Work required —
Please copy out the lines below verbatim, starting at the line containing "Transcribe the guitar" and ending at the line containing "Write the alphaTex for this tab.", with both of those lines included and any pictures left out.

Material —
——————

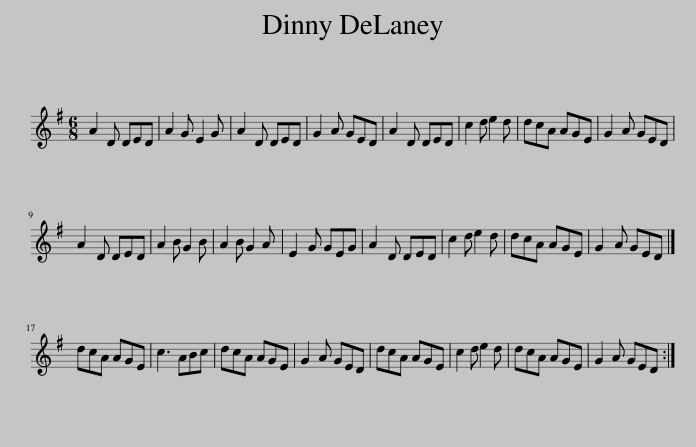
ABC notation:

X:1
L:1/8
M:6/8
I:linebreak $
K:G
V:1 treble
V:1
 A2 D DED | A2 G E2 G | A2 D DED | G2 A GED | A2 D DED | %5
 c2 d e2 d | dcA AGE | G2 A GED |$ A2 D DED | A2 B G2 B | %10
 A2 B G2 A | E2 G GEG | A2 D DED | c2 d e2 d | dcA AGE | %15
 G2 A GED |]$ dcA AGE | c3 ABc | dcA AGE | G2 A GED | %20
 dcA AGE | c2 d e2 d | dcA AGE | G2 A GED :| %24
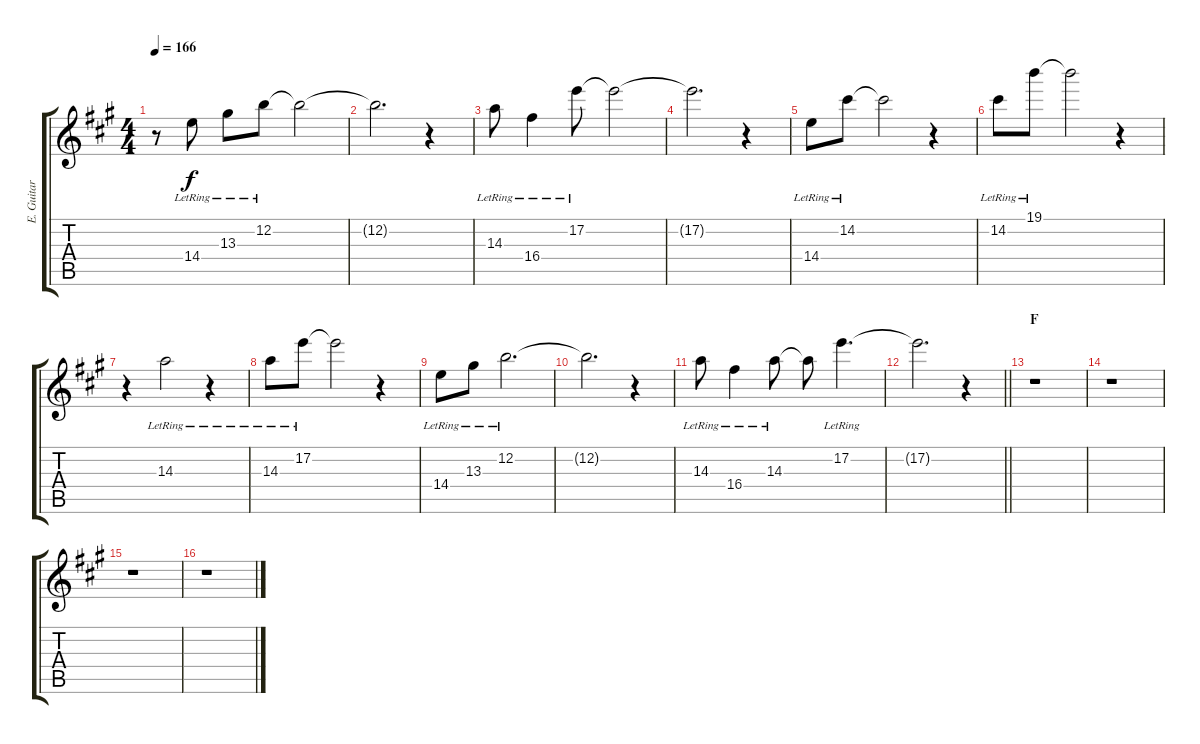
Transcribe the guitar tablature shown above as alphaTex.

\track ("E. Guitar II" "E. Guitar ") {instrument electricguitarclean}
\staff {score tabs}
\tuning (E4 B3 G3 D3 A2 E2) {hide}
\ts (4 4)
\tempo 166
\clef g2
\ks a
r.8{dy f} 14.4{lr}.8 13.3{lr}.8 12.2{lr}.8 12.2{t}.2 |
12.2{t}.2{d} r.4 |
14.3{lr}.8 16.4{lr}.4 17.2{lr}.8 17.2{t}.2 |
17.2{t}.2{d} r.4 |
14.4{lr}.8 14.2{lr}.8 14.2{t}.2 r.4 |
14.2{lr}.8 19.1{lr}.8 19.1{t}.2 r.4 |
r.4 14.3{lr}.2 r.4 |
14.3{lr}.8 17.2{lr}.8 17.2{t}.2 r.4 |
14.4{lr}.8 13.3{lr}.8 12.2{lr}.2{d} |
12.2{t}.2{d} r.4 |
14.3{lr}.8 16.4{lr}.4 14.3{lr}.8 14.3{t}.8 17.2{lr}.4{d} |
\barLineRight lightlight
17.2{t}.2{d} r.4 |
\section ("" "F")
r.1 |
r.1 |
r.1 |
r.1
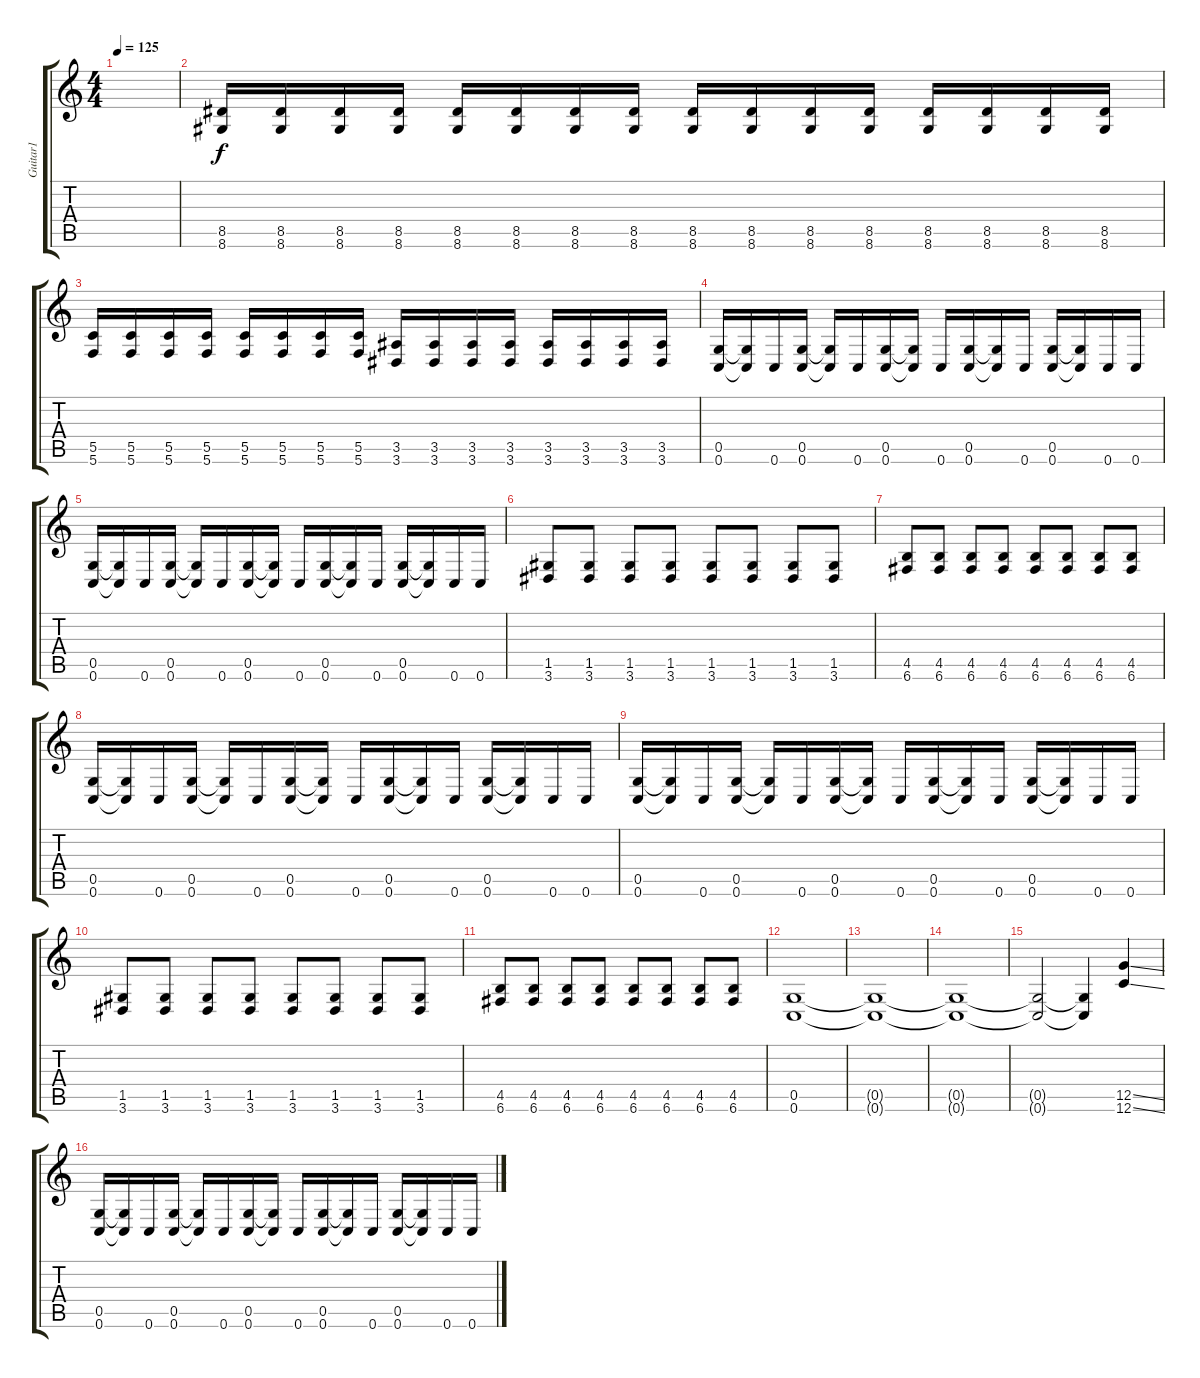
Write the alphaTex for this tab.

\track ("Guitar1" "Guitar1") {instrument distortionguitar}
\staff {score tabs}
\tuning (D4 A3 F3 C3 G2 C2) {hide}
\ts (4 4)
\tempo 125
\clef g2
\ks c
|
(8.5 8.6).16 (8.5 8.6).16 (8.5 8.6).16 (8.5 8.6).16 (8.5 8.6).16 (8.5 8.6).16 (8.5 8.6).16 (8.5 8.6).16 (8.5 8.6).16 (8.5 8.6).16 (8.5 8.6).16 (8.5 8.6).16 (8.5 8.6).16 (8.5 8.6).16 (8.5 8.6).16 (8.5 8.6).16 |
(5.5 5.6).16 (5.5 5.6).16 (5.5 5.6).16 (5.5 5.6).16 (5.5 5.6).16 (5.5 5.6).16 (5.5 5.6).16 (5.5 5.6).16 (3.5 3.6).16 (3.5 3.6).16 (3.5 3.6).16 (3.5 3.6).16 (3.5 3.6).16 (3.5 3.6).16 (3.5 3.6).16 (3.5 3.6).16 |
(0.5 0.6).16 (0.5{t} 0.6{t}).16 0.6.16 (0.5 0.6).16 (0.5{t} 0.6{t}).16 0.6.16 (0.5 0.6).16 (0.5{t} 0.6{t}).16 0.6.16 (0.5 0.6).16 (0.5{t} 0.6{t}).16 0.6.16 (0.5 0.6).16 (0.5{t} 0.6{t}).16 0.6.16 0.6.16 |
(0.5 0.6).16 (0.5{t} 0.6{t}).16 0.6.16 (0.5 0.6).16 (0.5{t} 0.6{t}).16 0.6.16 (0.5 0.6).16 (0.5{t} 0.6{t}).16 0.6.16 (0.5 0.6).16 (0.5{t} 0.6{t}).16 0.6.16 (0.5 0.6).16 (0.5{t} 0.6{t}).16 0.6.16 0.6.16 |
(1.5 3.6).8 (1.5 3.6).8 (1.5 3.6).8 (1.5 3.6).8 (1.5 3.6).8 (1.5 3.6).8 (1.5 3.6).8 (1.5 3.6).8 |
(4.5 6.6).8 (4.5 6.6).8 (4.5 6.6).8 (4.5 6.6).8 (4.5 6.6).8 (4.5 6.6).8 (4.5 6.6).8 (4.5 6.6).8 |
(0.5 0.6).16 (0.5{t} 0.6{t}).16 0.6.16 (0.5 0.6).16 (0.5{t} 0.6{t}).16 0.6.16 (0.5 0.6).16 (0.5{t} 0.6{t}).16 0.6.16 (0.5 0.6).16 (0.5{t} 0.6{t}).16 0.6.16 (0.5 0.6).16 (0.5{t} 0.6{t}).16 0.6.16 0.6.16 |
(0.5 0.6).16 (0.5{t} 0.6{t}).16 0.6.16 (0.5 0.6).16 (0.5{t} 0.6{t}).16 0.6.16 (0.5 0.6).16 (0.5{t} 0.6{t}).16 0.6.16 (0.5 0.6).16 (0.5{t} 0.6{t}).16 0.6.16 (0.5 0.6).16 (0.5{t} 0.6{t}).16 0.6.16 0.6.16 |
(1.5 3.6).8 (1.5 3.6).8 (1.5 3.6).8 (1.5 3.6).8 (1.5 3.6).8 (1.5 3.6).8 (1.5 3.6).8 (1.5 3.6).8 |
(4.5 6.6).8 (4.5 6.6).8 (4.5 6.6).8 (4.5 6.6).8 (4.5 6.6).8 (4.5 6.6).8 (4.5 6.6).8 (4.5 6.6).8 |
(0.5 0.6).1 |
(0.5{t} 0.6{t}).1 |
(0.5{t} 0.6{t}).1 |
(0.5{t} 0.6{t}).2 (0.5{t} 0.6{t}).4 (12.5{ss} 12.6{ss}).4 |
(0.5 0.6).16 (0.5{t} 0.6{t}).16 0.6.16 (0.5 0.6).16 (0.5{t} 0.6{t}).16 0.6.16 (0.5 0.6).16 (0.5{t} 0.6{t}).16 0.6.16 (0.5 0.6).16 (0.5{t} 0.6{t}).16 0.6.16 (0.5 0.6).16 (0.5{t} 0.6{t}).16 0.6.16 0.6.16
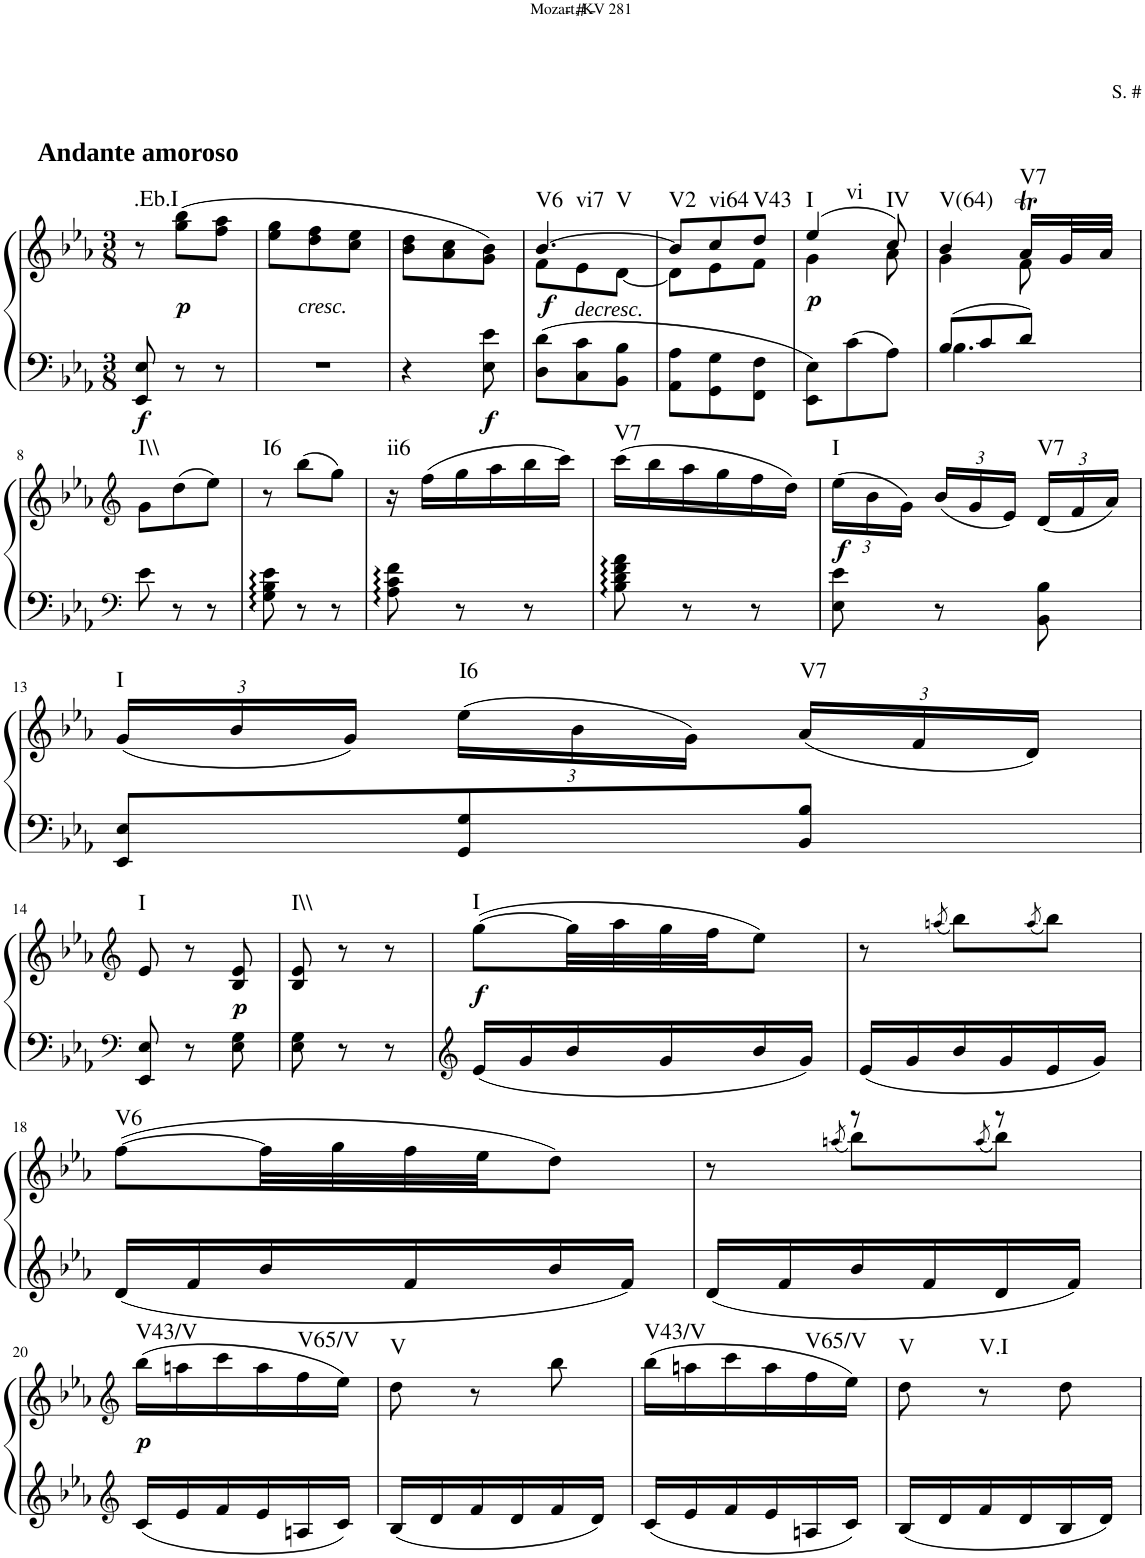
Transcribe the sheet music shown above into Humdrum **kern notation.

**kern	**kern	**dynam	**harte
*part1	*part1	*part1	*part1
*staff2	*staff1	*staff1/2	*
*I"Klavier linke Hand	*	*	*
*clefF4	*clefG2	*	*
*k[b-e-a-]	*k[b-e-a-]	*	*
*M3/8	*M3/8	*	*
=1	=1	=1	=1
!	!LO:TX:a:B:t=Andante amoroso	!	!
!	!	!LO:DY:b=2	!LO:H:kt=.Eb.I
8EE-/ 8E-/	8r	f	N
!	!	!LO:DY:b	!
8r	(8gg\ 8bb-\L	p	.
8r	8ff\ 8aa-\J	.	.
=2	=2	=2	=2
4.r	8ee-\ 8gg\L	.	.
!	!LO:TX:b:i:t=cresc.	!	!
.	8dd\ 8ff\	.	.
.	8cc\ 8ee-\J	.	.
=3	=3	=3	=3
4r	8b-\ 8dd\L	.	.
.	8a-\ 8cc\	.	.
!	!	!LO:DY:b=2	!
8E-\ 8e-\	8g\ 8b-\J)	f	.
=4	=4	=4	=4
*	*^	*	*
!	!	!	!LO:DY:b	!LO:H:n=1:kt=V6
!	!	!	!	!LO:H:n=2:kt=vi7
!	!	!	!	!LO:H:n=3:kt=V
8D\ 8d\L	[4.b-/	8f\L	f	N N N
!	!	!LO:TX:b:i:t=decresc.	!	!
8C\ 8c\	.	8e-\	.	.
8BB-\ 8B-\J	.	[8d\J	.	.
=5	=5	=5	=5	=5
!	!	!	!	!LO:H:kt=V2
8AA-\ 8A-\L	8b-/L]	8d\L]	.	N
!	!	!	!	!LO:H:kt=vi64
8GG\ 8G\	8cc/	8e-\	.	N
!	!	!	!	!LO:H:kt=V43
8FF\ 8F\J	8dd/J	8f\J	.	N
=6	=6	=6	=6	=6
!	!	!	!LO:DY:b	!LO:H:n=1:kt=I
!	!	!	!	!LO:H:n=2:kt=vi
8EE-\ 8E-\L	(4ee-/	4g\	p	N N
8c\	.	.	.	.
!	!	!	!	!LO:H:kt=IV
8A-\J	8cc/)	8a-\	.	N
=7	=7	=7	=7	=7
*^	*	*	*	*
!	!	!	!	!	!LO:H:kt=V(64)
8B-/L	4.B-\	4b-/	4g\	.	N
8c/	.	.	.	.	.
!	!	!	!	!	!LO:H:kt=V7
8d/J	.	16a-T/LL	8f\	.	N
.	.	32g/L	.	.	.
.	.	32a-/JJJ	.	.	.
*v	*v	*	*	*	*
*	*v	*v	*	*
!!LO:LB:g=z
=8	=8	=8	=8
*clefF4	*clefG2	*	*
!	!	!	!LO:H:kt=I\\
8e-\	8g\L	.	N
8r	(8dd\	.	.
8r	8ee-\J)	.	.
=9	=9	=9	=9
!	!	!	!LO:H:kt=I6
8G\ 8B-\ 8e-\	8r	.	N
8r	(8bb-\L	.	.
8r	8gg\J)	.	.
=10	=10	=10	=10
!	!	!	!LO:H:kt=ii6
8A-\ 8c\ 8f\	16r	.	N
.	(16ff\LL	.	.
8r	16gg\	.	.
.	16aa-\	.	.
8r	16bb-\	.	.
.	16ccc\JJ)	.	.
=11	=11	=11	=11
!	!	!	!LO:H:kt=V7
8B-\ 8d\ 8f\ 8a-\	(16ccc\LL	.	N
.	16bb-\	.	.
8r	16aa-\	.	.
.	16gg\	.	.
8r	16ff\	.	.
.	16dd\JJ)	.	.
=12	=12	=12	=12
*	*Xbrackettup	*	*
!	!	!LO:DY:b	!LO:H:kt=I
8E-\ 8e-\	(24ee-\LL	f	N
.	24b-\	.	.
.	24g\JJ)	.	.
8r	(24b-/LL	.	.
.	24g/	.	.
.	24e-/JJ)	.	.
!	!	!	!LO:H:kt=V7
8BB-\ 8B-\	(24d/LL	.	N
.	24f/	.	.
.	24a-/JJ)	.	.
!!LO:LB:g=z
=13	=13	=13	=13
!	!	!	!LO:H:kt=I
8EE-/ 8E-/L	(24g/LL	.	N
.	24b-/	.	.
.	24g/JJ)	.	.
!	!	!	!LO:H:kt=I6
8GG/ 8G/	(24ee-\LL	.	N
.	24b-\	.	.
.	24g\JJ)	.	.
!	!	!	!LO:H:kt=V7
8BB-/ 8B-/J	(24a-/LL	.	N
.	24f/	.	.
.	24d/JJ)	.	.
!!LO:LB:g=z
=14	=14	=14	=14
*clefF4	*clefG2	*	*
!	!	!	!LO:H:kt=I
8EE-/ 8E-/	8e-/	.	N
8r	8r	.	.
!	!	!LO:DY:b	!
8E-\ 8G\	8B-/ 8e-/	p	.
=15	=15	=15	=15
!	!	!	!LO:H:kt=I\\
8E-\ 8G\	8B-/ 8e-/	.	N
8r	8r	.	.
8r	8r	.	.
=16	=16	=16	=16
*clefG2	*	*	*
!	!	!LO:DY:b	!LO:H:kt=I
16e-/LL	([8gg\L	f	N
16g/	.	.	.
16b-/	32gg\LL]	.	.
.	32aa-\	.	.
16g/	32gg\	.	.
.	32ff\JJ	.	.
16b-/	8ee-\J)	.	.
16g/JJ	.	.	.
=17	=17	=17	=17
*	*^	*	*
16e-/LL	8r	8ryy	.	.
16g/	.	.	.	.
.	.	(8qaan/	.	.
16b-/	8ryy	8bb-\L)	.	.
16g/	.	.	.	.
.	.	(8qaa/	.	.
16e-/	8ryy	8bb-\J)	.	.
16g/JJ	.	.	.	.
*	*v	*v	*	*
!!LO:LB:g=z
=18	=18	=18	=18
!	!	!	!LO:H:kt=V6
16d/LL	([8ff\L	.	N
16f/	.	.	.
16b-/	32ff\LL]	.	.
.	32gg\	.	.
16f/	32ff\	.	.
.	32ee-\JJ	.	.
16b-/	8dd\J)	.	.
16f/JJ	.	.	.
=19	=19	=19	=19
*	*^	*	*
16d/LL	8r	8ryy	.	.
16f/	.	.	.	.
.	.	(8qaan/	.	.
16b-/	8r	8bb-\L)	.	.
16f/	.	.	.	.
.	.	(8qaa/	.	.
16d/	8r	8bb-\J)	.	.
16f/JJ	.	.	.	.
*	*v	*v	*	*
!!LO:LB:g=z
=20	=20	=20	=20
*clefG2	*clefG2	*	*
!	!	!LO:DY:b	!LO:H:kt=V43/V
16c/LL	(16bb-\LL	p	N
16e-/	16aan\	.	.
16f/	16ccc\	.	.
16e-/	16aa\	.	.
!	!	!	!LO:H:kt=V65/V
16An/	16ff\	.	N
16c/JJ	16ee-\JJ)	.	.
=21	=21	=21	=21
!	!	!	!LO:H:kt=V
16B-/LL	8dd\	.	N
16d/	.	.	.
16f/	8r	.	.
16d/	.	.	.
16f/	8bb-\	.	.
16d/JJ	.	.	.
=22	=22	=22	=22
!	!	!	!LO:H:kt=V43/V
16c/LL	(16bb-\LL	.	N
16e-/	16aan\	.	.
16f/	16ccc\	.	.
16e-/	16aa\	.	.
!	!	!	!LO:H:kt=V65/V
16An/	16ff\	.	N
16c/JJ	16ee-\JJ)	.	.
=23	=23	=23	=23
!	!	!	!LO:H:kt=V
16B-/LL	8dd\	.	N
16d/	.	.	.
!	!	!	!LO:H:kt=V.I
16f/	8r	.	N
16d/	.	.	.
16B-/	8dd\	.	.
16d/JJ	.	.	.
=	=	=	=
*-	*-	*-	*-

——————

Output of the exercise —
Transcribe the guitar tablature shown above as alphaTex.

\track ("E. Guitar II" "E. Guitar ") {instrument electricguitarclean}
\staff {score tabs}
\tuning (E4 B3 G3 D3 A2 E2) {hide}
\ts (4 4)
\tempo 166
\clef g2
\ks a
r.8{dy f} 14.4{lr}.8 13.3{lr}.8 12.2{lr}.8 12.2{t}.2 |
12.2{t}.2{d} r.4 |
14.3{lr}.8 16.4{lr}.4 17.2{lr}.8 17.2{t}.2 |
17.2{t}.2{d} r.4 |
14.4{lr}.8 14.2{lr}.8 14.2{t}.2 r.4 |
14.2{lr}.8 19.1{lr}.8 19.1{t}.2 r.4 |
r.4 14.3{lr}.2 r.4 |
14.3{lr}.8 17.2{lr}.8 17.2{t}.2 r.4 |
14.4{lr}.8 13.3{lr}.8 12.2{lr}.2{d} |
12.2{t}.2{d} r.4 |
14.3{lr}.8 16.4{lr}.4 14.3{lr}.8 14.3{t}.8 17.2{lr}.4{d} |
\barLineRight lightlight
17.2{t}.2{d} r.4 |
\section ("" "F")
r.1 |
r.1 |
r.1 |
r.1
Write the alphaTex for this tab.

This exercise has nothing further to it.